Please filter the entries below and keep each line that contains the word "will".

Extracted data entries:
* * *
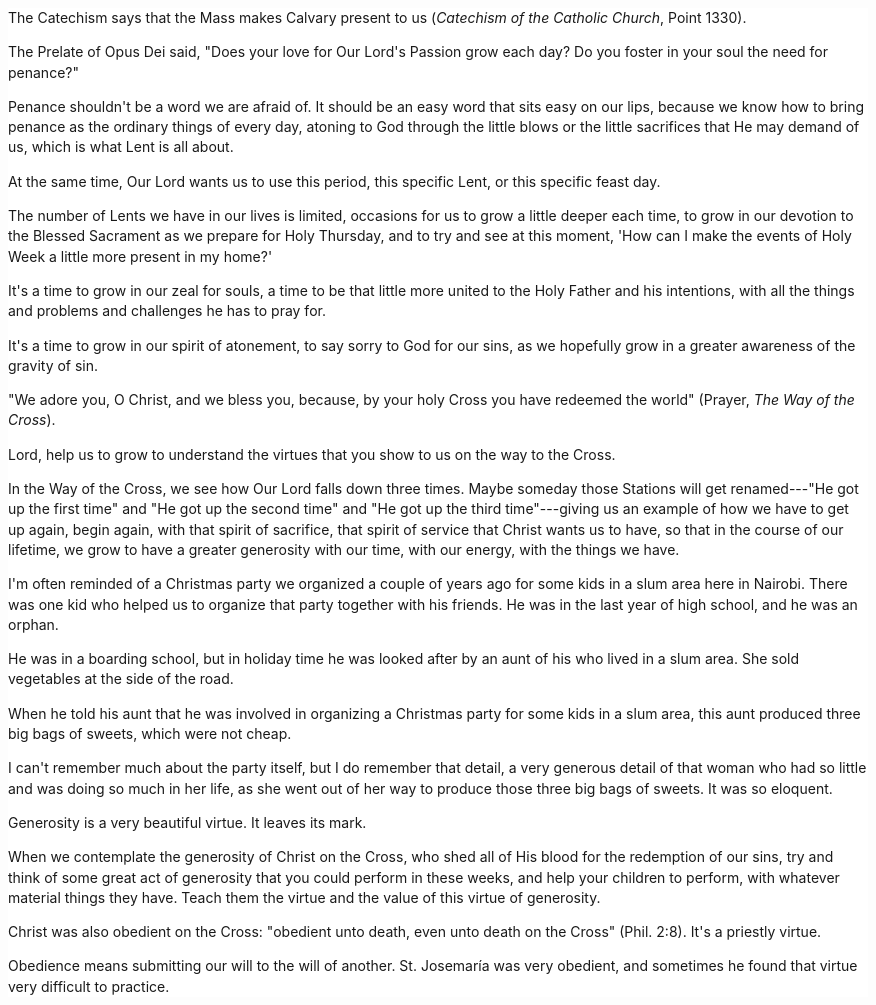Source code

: The Catechism says that the Mass makes Calvary present to us (*Catechism of the Catholic Church*, Point 1330).

The Prelate of Opus Dei said, "Does your love for Our Lord\'s Passion grow each day? Do you foster in your soul the need for penance?"

Penance shouldn\'t be a word we are afraid of. It should be an easy word that sits easy on our lips, because we know how to bring penance as the ordinary things of every day, atoning to God through the little blows or the little sacrifices that He may demand of us, which is what Lent is all about.

At the same time, Our Lord wants us to use this period, this specific Lent, or this specific feast day.

The number of Lents we have in our lives is limited, occasions for us to grow a little deeper each time, to grow in our devotion to the Blessed Sacrament as we prepare for Holy Thursday, and to try and see at this moment, 'How can I make the events of Holy Week a little more present in my home?'

It\'s a time to grow in our zeal for souls, a time to be that little more united to the Holy Father and his intentions, with all the things and problems and challenges he has to pray for.

It\'s a time to grow in our spirit of atonement, to say sorry to God for our sins, as we hopefully grow in a greater awareness of the gravity of sin.

"We adore you, O Christ, and we bless you, because, by your holy Cross you have redeemed the world" (Prayer, *The Way of the Cross*).

Lord, help us to grow to understand the virtues that you show to us on the way to the Cross.

In the Way of the Cross, we see how Our Lord falls down three times. Maybe someday those Stations will get renamed---"He got up the first time" and "He got up the second time" and "He got up the third time"---giving us an example of how we have to get up again, begin again, with that spirit of sacrifice, that spirit of service that Christ wants us to have, so that in the course of our lifetime, we grow to have a greater generosity with our time, with our energy, with the things we have.

I\'m often reminded of a Christmas party we organized a couple of years ago for some kids in a slum area here in Nairobi. There was one kid who helped us to organize that party together with his friends. He was in the last year of high school, and he was an orphan.

He was in a boarding school, but in holiday time he was looked after by an aunt of his who lived in a slum area. She sold vegetables at the side of the road.

When he told his aunt that he was involved in organizing a Christmas party for some kids in a slum area, this aunt produced three big bags of sweets, which were not cheap.

I can\'t remember much about the party itself, but I do remember that detail, a very generous detail of that woman who had so little and was doing so much in her life, as she went out of her way to produce those three big bags of sweets. It was so eloquent.

Generosity is a very beautiful virtue. It leaves its mark.

When we contemplate the generosity of Christ on the Cross, who shed all of His blood for the redemption of our sins, try and think of some great act of generosity that you could perform in these weeks, and help your children to perform, with whatever material things they have. Teach them the virtue and the value of this virtue of generosity.

Christ was also obedient on the Cross: "obedient unto death, even unto death on the Cross" (Phil. 2:8). It\'s a priestly virtue.

Obedience means submitting our will to the will of another. St. Josemaría was very obedient, and sometimes he found that virtue very difficult to practice.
* * *
(Task answer):
In the Way of the Cross, we see how Our Lord falls down three times. Maybe someday those Stations will get renamed---"He got up the first time" and "He got up the second time" and "He got up the third time"---giving us an example of how we have to get up again, begin again, with that spirit of sacrifice, that spirit of service that Christ wants us to have, so that in the course of our lifetime, we grow to have a greater generosity with our time, with our energy, with the things we have.
Obedience means submitting our will to the will of another. St. Josemaría was very obedient, and sometimes he found that virtue very difficult to practice.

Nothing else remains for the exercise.